Pfingsten ist in unseren Breiten auch ein Sommerfest und hat daher
ein ähnliches Brauchtum wie der 1. Mai.
Wie Ostern geht Pfingsten auf ein jüdisches Fest, das Siebenwochenfest,
zurück. An dem Tag trafen sich wahrscheinlich die Anhänger Jesu
in Jerusalem und erlebten etwas, das sie von verängstigten Anhängern
eines gescheiterten Propheten zu mutigen Predigern des Evangeliums
machte. Die Apostelgeschichte (2. Kapitel) berichtet, daß ein Brausen
das Haus erfüllte, in dem sich die Anhänger Jesu versammelt hatten.
Zungen wie von Feuer lassen
sich auf die einzelnen nieder. Die Bevölkerung von Jerusalem eilt
zusammen und hört die Jünger in verschiedenen Sprachen reden. Petrus
hält seine erste öffentliche Predigt, 3000 Menschen lassen sich
überzeugen. Die Christen verstehen sich weiterhin als Teil des Judentums,
sie nennen Ihre Bewegung den "Neuen Weg".
Der Inhalt ihrer Predigt muß die jüdische Obrigkeit verunsichern.
Die Anhänger Jesu behaupten, daß dieser von Gott als der verheißene
Messias erwiesen wurde - durch die Auferstehung. Zugleich sagen
die Prediger des Neuen Weges, daß Jesus von Gott zum Herrscher und
Weltenrichter eingesetzt ist. Wenn Jesus tatsächlich der Messias
wäre, müßte er von der religiösen Obrigkeit nachträglich anerkannt
werden. Genau das verlangen die Apostel. Bis heute ist das strittig
zwischen Juden und Christen und führte im Verlauf der ersten Jahrhunderte
zu der Trennung.
Pfingsten hat trotz dieser Trennung vom Judentum die Tradition des
Siebenwochenfestes weitergeführt. An dem Tag gedenken die Juden
der Gesetzgebung am Sinai, die durch ähnliche Phänomene begleitet
wurde. Moses empfängt auf dem Berg Sinai das Gesetz aus der Hand
Gottes. Der Berg ist in Wolken, Gott fährt im Feuer herab, er spricht
zu Moses im Donner (Ex 19,16-19). In den Targumen (den rabbinischen
Kommentaren) wird der Zusammenhang von Gottes Reden und dem Feuer
betont, die Worte Gottes sind wie brennende Pfeile und Feuerflammen,
die Stimme ist als Feuer sichtbar, das sich in Zungen verteilt.

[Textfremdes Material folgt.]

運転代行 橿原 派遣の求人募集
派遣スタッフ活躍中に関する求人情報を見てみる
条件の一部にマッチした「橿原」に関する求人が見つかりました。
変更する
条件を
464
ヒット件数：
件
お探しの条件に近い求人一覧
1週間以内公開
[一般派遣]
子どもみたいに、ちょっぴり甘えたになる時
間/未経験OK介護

Auch die Aussage, daß jedes Volk die Worte in seiner Sprache versteht,
wird herausgestellt. Das Gesetz wurde am Sinai bereits allen Völkern
verkündet und auf der ganzen Welt gehört. So sind unter den Zuhörern
nicht nur Jerusalemer Bürger, sondern Menschen aus vielen Nationen.
Der Bericht zählt 16 Nationen bzw. Sprachen auf.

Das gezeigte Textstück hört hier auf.